A comprehensive assertion-and-validation toolkit for ML workflows.

These details have not been verified by PyPI

Project links

Project description

ml-assert

ml-assert logo

A lightweight, chainable assertion toolkit for validating data and models in ML workflows.

ml-assert is a Python library that provides a fluent, expressive API to act as a guardrail in your automated ML pipelines. It doesn't just calculate metrics; it asserts that your data and models meet specific, mission-critical criteria. If an assertion fails, it fails loudly and immediately, stopping the pipeline to prevent bad models or corrupt data from moving downstream.
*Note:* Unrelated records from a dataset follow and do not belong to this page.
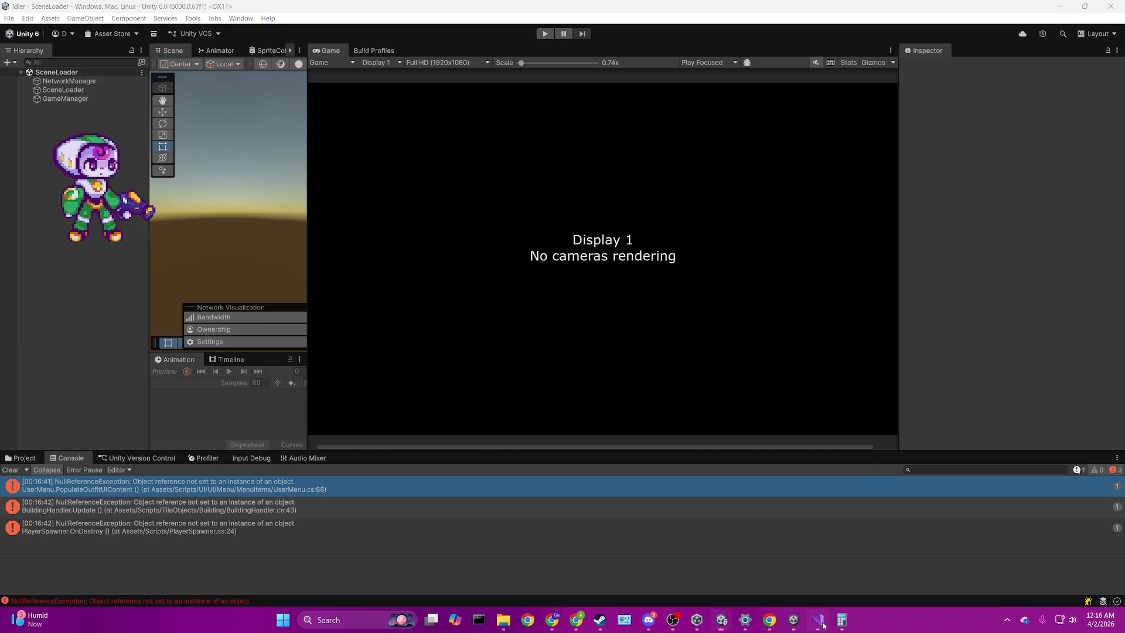
# Step: Review OutfitHandler.cs and close the Utils.cs and BuildingUIObject.cs tabs
pyautogui.click(818, 620)
pyautogui.click(209, 126)
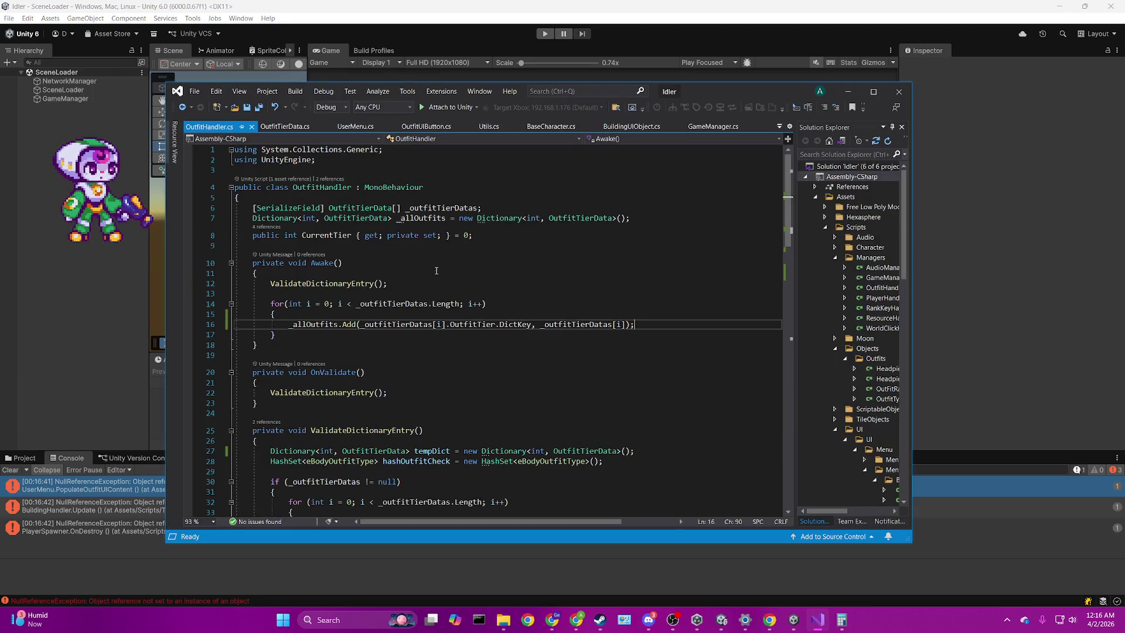
pyautogui.scroll(-13, 434, 269)
pyautogui.scroll(10, 433, 270)
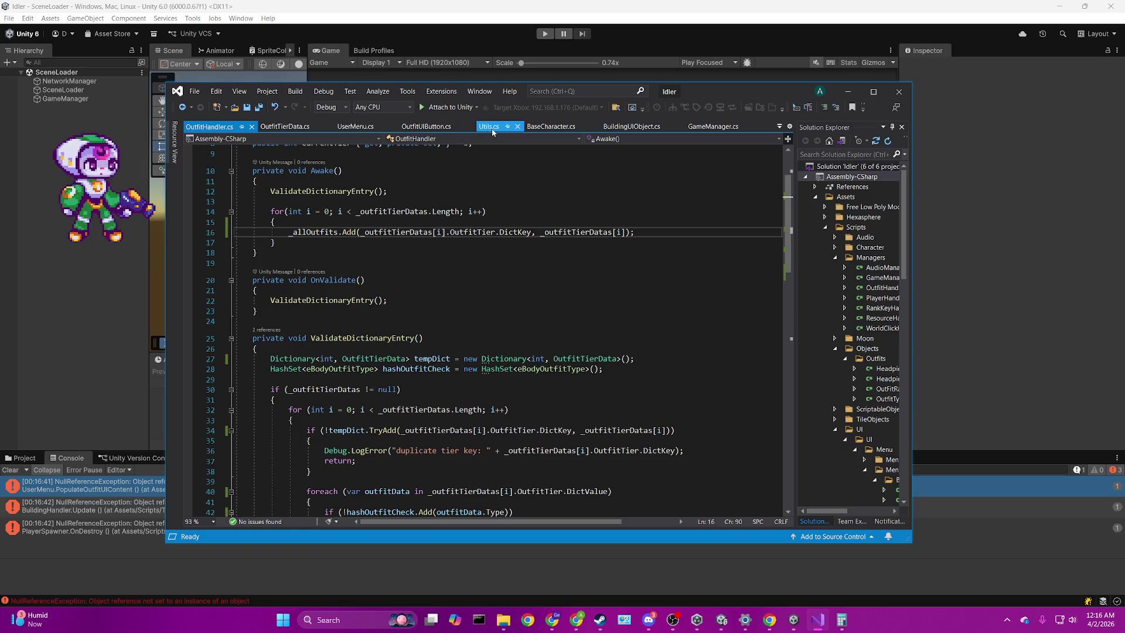
pyautogui.click(517, 127)
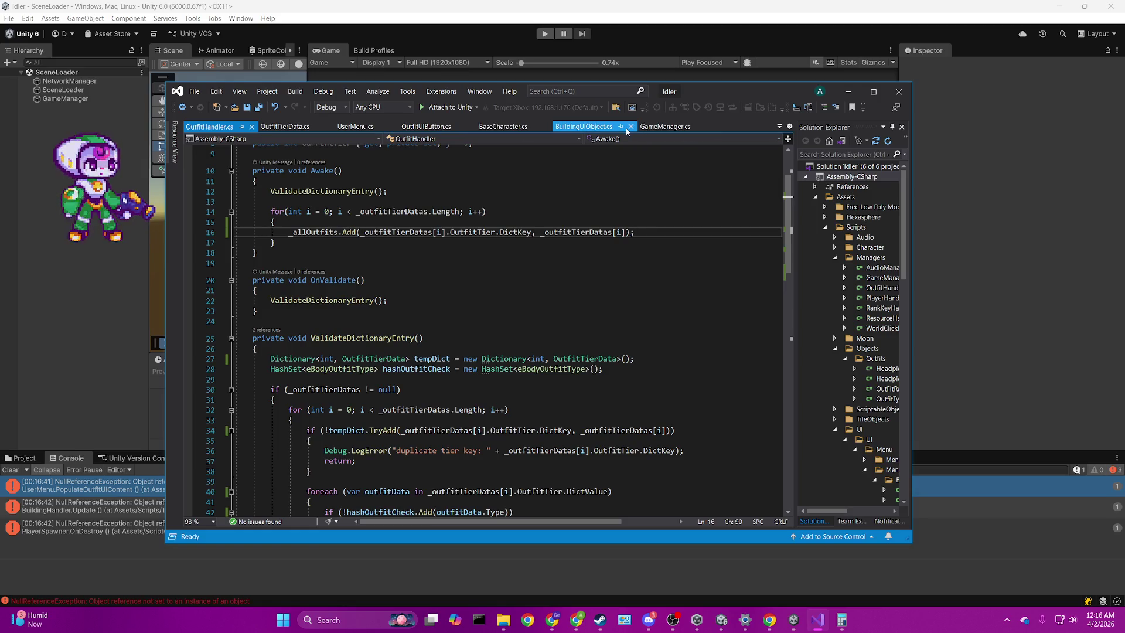
pyautogui.click(630, 127)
This is crucial for building robust, production-ready ML systems where data quality, model performance, and artifact integrity are non-negotiable.

Core Features

DataFrame Assertions: Validate pandas DataFrame properties like schema, null values, column uniqueness, value ranges, and set membership.
Statistical Drift Detection: Use low-level statistical tests (Kolmogorov-Smirnov, Chi-Squared, Wasserstein) or a high-level assert_no_drift function to detect changes between datasets.
Model Performance Assertions: Chain assertions for key classification metrics (Accuracy, Precision, Recall, F1, ROC AUC) to ensure your model meets performance targets.
Extensible Plugin System: Leverage built-in plugins (file_exists, dvc_check) or create your own to add custom checks.
Declarative CLI: Define your assertion suite in a single config.yaml and run it from the command line, generating JSON and HTML reports.

Installation

pip install ml-assert

How It Works: Assertion vs. Calculation

A typical metrics library might calculate an accuracy of 75% and let the pipeline continue. ml-assert asserts that accuracy must be >= 80%. If it's 75%, it raises an AssertionError, halting execution.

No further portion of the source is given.